Tire uns segundos e imagine isto. Está dentro de uma casa, sentado no sofá, o sono prega-lhe uma partida e adormece. Quando acorda da sesta, as janelas da habitação dão-lhe uma vista diferente porque, durante as horas que o sono lhe roubou, a casa mexeu-se. Agora saiba que não precisa de mergulhar num sonho para que tal aconteça: um arquiteto português criou um modelo de casa que roda em função da exposição solar que recebe. O projeto chama-se “Casas em Movimento”, a obra é de Manuel Vieira Lopes e uma casa-modelo está a ser exibida, no Porto, até setembro.

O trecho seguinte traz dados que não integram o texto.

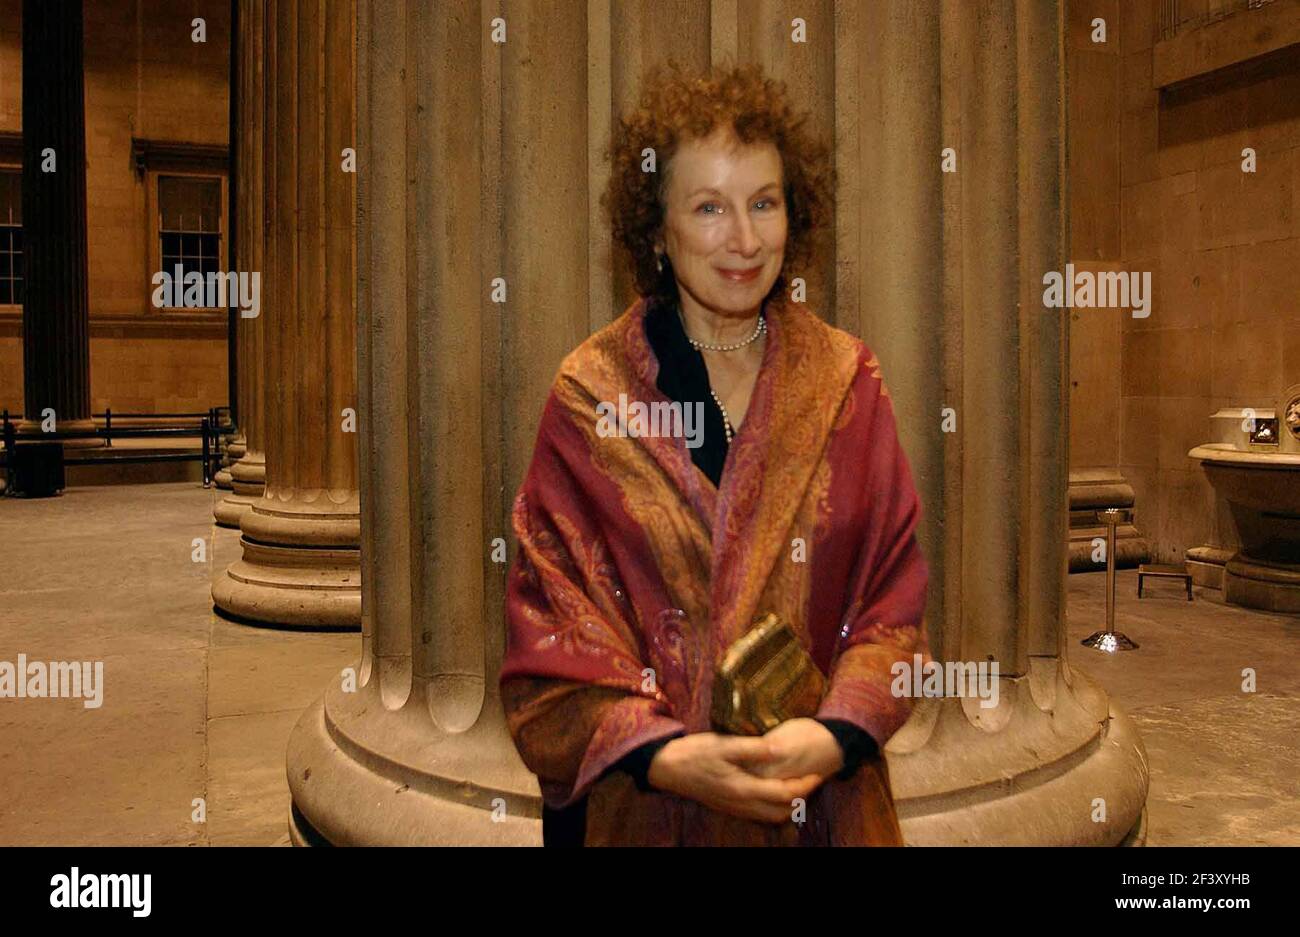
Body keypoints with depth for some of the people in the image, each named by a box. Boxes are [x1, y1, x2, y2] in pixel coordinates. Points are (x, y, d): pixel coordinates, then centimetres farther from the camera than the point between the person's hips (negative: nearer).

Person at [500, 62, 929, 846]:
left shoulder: (846, 381, -2)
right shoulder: (590, 393, -8)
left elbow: (893, 597, -2)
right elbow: (552, 616, -9)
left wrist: (839, 732, -18)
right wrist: (662, 753, -21)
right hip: (639, 800, -1)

Na cabeça do arquiteto sempre esteve a intenção de construir uma casa inovadora, autossustentável e ecológica. Para o conseguir, Vieira Lopes criou uma habitação que, além de girar sobre o próprio eixo, está equipada com uma pala, também ela movível, revestida por painéis fotovoltaicos, capazes de produzir cerca de 25 mil kilowatts por hora (kWh) de energia por ano. Tudo é feito em função da exposição solar. “É uma casa fixa dentro de uma casa roda”, começou por explicar o arquiteto, ao Observador. “Como tem o elemento fixo, permite que, rodando em torno desse elemento, possamos criar espaços em função do sol”, acrescenta. Em 2014, a casa recebeu uma menção honrosa e um prémio de 100 mil euros no Solar Decathlon Europe, uma competição para projetos que concebam casas alimentadas, exclusivamente, por energia solar.

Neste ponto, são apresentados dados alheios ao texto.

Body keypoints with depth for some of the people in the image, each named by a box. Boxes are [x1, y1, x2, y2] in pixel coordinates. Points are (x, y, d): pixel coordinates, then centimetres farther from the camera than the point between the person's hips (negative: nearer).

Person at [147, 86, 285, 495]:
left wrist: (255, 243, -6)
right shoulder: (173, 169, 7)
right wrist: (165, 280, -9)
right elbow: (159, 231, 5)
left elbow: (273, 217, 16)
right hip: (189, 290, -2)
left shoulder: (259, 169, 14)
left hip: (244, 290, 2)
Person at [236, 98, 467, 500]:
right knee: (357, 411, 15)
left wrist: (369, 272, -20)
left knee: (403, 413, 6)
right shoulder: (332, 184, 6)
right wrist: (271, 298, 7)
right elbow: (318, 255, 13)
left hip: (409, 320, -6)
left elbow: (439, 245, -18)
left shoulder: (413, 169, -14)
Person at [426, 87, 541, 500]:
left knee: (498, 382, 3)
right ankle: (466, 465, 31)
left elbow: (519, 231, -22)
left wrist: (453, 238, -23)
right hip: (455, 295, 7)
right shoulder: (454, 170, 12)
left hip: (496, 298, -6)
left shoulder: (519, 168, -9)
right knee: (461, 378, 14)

Confuso? Talvez. Mas o facto de a casa girar, garante o arquiteto, é quase impercetível para quem lá esteja dentro. “A dimensão dos espaços vai-se alterando à velocidade da terra, não é desconfortável”, assegurou. Manuel Vieira Lopes, aliás, ficou “bastante agradado” por, no Porto, aquando da apresentação do projeto, “as pessoas não terem reparado” que a casa se estava a movimentar. “Nem mesmo quando acelerámos o processo para demonstrar o movimento que a casa faria em 12 horas de um dia”, explicou.

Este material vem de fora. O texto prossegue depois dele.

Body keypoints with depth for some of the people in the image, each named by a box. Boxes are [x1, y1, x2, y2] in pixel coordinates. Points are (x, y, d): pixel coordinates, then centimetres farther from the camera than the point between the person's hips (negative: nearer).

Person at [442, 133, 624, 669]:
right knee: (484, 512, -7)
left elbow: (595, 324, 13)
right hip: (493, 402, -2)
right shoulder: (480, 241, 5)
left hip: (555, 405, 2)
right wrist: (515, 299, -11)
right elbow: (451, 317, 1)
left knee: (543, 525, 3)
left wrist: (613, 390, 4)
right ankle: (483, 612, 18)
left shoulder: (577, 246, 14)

Também a pala que cobre a casa se movimenta de acordo com a luz solar. “Os painéis são utilizados para climatizar a casa, criar espaços e até criar um terraço sombreado”, disse o arquiteto, ao retratar como a pala pode, ao longo do dia, inventar “espaços exteriores cobertos” em torno da casa. Depois há o lado ecológico da habitação: além de produzirem energia para alimentar a casa, os painéis fotovoltaicos fazem com que, num ano, a emissão de dióxido de carbono fique entre as 17 e as 33 toneladas.
Este modelo de casa até está idealizada para produzir mais energia do que necessita. Algo que, segundo Manuel Vieira Lopes, terá levado Siza Vieira, um dos mais reputados arquitetos portugueses, a dizer-lhe que “este módulo pode ser construído num edifício histórico e alimentar a edificação existente”.
As divisões mutáveis ao gosto do utilizador
No interior, a casa está idealizada para conter materiais e mobília de origem nacional, como a madeira e a cortiça. E lá dentro tudo também muda, já que o tamanho das divisões da casa são personalizáveis, consoante a vontade de quem lá habita. “A cozinha, de manhã, terá 15 m2, por exemplo, e à hora do jantar poderá ter o dobro. O dono comunica com a casa e diz-lhe para, à hora x, o espaço y ser maior de acordo com a utilidade que terá”, explicou Vieira Lopes.
Ou seja, as paredes, no interior, também se vão mexer e mover-se segundo a vontade do utilizador. Lá dentro, a casa não conta com qualquer “elemento mecânico” para a climatizar, já que “a casa adapta-se ao utilizador enquanto poupa energia e a produz”. Por outras palavras, todos os movimentos, rotações e mexidas que a casa executa em função da exposição solar estão pensadas, igualmente, para controlar a temperatura interior.
E para ter tudo isto, quanto terá de pagar? Qualquer coisa coisa como 500 mil euros, se a casa contar “com todos os elementos”. A casa-modelo deste projeto estará exposta até 31 de agosto no Porto, junto ao Edifício Transparente. Depois, a partir de 1 de setembro, estará na Avenida dos Aliados, no âmbito da parceria Porto Inovation Hub-Casas em Movimento. Em comunicado, a Casas em Movimento não adiantou até quando a casa-modelo ficará na cidade.